**Assignment**
Transcribe the entire listing below verbatim, reproducing each line in its original order and with its original line breaks.

**Data records**

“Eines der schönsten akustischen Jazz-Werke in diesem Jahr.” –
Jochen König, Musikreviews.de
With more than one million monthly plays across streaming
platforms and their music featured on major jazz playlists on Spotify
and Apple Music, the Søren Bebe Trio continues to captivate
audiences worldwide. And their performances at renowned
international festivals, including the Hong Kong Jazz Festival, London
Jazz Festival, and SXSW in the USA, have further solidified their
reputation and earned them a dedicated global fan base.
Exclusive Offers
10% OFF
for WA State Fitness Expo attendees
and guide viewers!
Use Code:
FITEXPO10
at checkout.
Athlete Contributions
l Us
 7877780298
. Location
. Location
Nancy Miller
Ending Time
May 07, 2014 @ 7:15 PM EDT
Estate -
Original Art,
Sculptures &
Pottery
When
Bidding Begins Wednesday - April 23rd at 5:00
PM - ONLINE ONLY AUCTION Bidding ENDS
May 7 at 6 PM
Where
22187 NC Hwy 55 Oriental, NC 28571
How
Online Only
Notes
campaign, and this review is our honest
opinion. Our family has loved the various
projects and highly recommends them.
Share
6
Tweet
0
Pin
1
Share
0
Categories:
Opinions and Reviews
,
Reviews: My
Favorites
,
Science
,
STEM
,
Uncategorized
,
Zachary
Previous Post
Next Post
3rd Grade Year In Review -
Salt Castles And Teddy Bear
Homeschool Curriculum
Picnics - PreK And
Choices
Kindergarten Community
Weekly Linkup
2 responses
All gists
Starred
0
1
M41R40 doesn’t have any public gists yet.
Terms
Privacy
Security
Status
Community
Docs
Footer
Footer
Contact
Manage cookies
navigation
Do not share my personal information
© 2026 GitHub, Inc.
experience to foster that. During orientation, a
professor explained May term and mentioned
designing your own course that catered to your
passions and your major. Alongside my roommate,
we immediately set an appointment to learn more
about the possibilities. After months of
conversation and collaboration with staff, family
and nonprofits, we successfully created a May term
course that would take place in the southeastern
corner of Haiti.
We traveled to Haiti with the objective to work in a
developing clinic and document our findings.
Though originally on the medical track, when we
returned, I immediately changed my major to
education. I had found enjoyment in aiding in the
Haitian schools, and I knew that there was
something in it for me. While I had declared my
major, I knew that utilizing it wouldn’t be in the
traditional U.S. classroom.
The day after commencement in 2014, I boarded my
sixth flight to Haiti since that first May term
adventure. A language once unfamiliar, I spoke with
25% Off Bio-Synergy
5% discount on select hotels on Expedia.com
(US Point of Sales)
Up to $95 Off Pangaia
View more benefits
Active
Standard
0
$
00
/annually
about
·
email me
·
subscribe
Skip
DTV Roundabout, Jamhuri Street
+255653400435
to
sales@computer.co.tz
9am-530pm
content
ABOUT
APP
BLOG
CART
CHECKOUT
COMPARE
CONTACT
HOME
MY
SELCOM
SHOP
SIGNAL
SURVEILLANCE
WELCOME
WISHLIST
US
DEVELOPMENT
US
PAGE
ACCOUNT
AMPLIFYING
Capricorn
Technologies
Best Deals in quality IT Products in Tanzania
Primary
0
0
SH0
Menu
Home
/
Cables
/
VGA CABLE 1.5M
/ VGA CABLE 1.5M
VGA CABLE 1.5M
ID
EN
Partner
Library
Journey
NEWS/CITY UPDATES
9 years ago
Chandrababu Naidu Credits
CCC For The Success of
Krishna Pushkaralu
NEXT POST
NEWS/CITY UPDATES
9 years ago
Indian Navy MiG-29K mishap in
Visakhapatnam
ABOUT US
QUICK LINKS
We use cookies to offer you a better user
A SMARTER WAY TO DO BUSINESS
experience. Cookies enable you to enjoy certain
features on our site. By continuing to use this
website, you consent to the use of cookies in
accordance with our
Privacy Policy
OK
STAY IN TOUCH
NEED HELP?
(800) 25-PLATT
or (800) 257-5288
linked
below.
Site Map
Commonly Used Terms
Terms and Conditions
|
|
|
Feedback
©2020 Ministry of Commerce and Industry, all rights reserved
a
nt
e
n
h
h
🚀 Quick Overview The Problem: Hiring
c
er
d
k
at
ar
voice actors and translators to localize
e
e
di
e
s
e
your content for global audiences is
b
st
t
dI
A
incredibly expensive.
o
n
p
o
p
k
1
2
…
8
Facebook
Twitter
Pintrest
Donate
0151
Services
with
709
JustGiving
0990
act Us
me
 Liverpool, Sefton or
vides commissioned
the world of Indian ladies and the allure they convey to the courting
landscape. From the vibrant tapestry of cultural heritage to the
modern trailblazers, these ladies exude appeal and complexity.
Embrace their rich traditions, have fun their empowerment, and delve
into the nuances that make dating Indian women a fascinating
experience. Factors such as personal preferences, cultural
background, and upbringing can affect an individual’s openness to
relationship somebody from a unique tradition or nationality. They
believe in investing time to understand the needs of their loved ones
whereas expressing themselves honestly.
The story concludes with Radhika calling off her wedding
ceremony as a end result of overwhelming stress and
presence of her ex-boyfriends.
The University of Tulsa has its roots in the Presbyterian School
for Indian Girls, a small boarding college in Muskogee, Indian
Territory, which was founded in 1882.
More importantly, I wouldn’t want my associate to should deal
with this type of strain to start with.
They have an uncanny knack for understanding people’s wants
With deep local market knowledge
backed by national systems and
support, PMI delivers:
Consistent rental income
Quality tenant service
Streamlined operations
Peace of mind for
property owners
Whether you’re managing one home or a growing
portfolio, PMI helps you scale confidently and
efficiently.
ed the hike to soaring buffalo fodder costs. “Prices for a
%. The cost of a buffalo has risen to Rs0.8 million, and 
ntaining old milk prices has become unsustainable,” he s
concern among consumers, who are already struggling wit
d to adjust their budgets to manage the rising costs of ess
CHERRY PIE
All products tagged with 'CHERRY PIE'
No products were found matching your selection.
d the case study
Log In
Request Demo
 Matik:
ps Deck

**Task response**
“Eines der schönsten akustischen Jazz-Werke in diesem Jahr.” –
Jochen König, Musikreviews.de
With more than one million monthly plays across streaming
platforms and their music featured on major jazz playlists on Spotify
and Apple Music, the Søren Bebe Trio continues to captivate
audiences worldwide. And their performances at renowned
international festivals, including the Hong Kong Jazz Festival, London
Jazz Festival, and SXSW in the USA, have further solidified their
reputation and earned them a dedicated global fan base.
Exclusive Offers
10% OFF
for WA State Fitness Expo attendees
and guide viewers!
Use Code:
FITEXPO10
at checkout.
Athlete Contributions
l Us
 7877780298
. Location
. Location
Nancy Miller
Ending Time
May 07, 2014 @ 7:15 PM EDT
Estate -
Original Art,
Sculptures &
Pottery
When
Bidding Begins Wednesday - April 23rd at 5:00
PM - ONLINE ONLY AUCTION Bidding ENDS
May 7 at 6 PM
Where
22187 NC Hwy 55 Oriental, NC 28571
How
Online Only
Notes
campaign, and this review is our honest
opinion. Our family has loved the various
projects and highly recommends them.
Share
6
Tweet
0
Pin
1
Share
0
Categories:
Opinions and Reviews
,
Reviews: My
Favorites
,
Science
,
STEM
,
Uncategorized
,
Zachary
Previous Post
Next Post
3rd Grade Year In Review -
Salt Castles And Teddy Bear
Homeschool Curriculum
Picnics - PreK And
Choices
Kindergarten Community
Weekly Linkup
2 responses
All gists
Starred
0
1
M41R40 doesn’t have any public gists yet.
Terms
Privacy
Security
Status
Community
Docs
Footer
Footer
Contact
Manage cookies
navigation
Do not share my personal information
© 2026 GitHub, Inc.
experience to foster that. During orientation, a
professor explained May term and mentioned
designing your own course that catered to your
passions and your major. Alongside my roommate,
we immediately set an appointment to learn more
about the possibilities. After months of
conversation and collaboration with staff, family
and nonprofits, we successfully created a May term
course that would take place in the southeastern
corner of Haiti.
We traveled to Haiti with the objective to work in a
developing clinic and document our findings.
Though originally on the medical track, when we
returned, I immediately changed my major to
education. I had found enjoyment in aiding in the
Haitian schools, and I knew that there was
something in it for me. While I had declared my
major, I knew that utilizing it wouldn’t be in the
traditional U.S. classroom.
The day after commencement in 2014, I boarded my
sixth flight to Haiti since that first May term
adventure. A language once unfamiliar, I spoke with
25% Off Bio-Synergy
5% discount on select hotels on Expedia.com
(US Point of Sales)
Up to $95 Off Pangaia
View more benefits
Active
Standard
0
$
00
/annually
about
·
email me
·
subscribe
Skip
DTV Roundabout, Jamhuri Street
+255653400435
to
sales@computer.co.tz
9am-530pm
content
ABOUT
APP
BLOG
CART
CHECKOUT
COMPARE
CONTACT
HOME
MY
SELCOM
SHOP
SIGNAL
SURVEILLANCE
WELCOME
WISHLIST
US
DEVELOPMENT
US
PAGE
ACCOUNT
AMPLIFYING
Capricorn
Technologies
Best Deals in quality IT Products in Tanzania
Primary
0
0
SH0
Menu
Home
/
Cables
/
VGA CABLE 1.5M
/ VGA CABLE 1.5M
VGA CABLE 1.5M
ID
EN
Partner
Library
Journey
NEWS/CITY UPDATES
9 years ago
Chandrababu Naidu Credits
CCC For The Success of
Krishna Pushkaralu
NEXT POST
NEWS/CITY UPDATES
9 years ago
Indian Navy MiG-29K mishap in
Visakhapatnam
ABOUT US
QUICK LINKS
We use cookies to offer you a better user
A SMARTER WAY TO DO BUSINESS
experience. Cookies enable you to enjoy certain
features on our site. By continuing to use this
website, you consent to the use of cookies in
accordance with our
Privacy Policy
OK
STAY IN TOUCH
NEED HELP?
(800) 25-PLATT
or (800) 257-5288
linked
below.
Site Map
Commonly Used Terms
Terms and Conditions
|
|
|
Feedback
©2020 Ministry of Commerce and Industry, all rights reserved
a
nt
e
n
h
h
🚀 Quick Overview The Problem: Hiring
c
er
d
k
at
ar
voice actors and translators to localize
e
e
di
e
s
e
your content for global audiences is
b
st
t
dI
A
incredibly expensive.
o
n
p
o
p
k
1
2
…
8
Facebook
Twitter
Pintrest
Donate
0151
Services
with
709
JustGiving
0990
act Us
me
 Liverpool, Sefton or
vides commissioned
the world of Indian ladies and the allure they convey to the courting
landscape. From the vibrant tapestry of cultural heritage to the
modern trailblazers, these ladies exude appeal and complexity.
Embrace their rich traditions, have fun their empowerment, and delve
into the nuances that make dating Indian women a fascinating
experience. Factors such as personal preferences, cultural
background, and upbringing can affect an individual’s openness to
relationship somebody from a unique tradition or nationality. They
believe in investing time to understand the needs of their loved ones
whereas expressing themselves honestly.
The story concludes with Radhika calling off her wedding
ceremony as a end result of overwhelming stress and
presence of her ex-boyfriends.
The University of Tulsa has its roots in the Presbyterian School
for Indian Girls, a small boarding college in Muskogee, Indian
Territory, which was founded in 1882.
More importantly, I wouldn’t want my associate to should deal
with this type of strain to start with.
They have an uncanny knack for understanding people’s wants
With deep local market knowledge
backed by national systems and
support, PMI delivers:
Consistent rental income
Quality tenant service
Streamlined operations
Peace of mind for
property owners
Whether you’re managing one home or a growing
portfolio, PMI helps you scale confidently and
efficiently.
ed the hike to soaring buffalo fodder costs. “Prices for a
%. The cost of a buffalo has risen to Rs0.8 million, and 
ntaining old milk prices has become unsustainable,” he s
concern among consumers, who are already struggling wit
d to adjust their budgets to manage the rising costs of ess
CHERRY PIE
All products tagged with 'CHERRY PIE'
No products were found matching your selection.
d the case study
Log In
Request Demo
 Matik:
ps Deck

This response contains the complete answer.